A team of 75 scientists compiled the largest photo-identification dataset ever created for a large marine mammal to track North Pacific humpback populations from 2002 to 2021.
Using images of the whale's unique tails the team was able to log some 200,000 sightings of more than 33,000 individuals.
Up to 2012 the humpback population steadily increased, and it was widely assumed it would eventually level off at their natural "carrying capacity" -- the number of whales the ocean can support.
Instead, they saw a steep population decline.
From 2012 to 2021 the number of humpbacks fell 20 percent from some 33,000 individuals to just over 26,600.
For a subset of whales that wintered in Hawaii, the drop was even more pronounced: 34 percent.
That turned out to be a highly significant difference.
From 2014 through 2016 the strongest and longest marine heatwave ever recorded ravaged the Pacific northeast with temperate anomalies sometimes exceeding three to six degrees Celsius, altering the marine ecosystem and the availability of humpback prey.
"My jaw was on the floor," study author Ted Cheeseman, whale biologist and a PhD student at Southern Cross University in New South Wales, told AFP. "This is a much bigger signal than we expected."

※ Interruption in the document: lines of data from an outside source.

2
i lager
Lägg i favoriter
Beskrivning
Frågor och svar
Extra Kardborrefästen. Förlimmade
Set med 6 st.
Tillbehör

"Our estimation is that about 7,000 whales mostly starved to death," he said.
It is normal even in healthy populations for numbers to fluctuate, but such an abrupt decline for a long-lived species points to a major disruption in the oceans.
- 'The ceiling crashed' -
In this case, the scientists speculate, the extreme marine heat actually reduced the carrying capacity threshold for humpbacks.

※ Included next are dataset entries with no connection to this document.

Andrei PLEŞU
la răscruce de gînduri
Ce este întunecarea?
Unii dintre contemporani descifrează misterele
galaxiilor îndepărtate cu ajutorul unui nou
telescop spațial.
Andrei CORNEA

"Instead of the whales coming up to the ceiling, the ceiling crashed down on the whales," Cheeseman said.
The fact that humpbacks were unable to shift their already flexible diet is a telltale indicator for overall ocean health.
"It's not just the whales' food that declined," Cheeseman added, noting drops in the populations of tufted puffins, sea lions, and seals. "A warmer ocean produces less food."

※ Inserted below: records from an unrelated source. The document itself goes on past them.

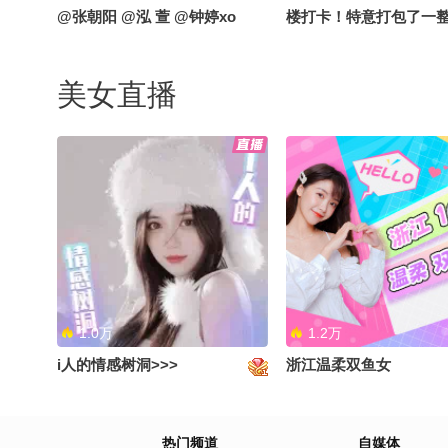
@张朝阳 @泓 萱 @钟婷xo
楼打卡！特意打包了一
乎小娃娃当见面礼现场
事、偶遇粉丝统统免费
美女直播
探秘大厂办公区+线下派
全程直播，蹲住更新别
1.0万
1.2万
i人的情感树洞>>>
浙江温柔双鱼女
热门频道
自媒体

Some commercial fisheries also felt the impact.
According to the Intergovernmental Panel on Climate Change, marine heatwaves -- already more frequent and intense -- are projected to increase globally over the course of this century.
- Still a success story -
For hundreds of years, whalers from across the planet hunted humpback whales for their oil, meat and baleen, their feeding filtration system.
By 1986, the IUCN had listed the species as globally endangered.
Humpback whales continue to face threats today, primarily from ship strikes and entanglements in fishing nets.
But international restrictions on commercial whaling allowed the global humpback whale population to rebound to more than 80,000 mature individuals.
But today conservation goes hand-in-hand with climate action.
"It is a great success story that these whales are no longer in immediate danger of extinction like they were 50 years ago," Cheeseman said.
"And yet, there's a new reality of changing oceans that we have to live with."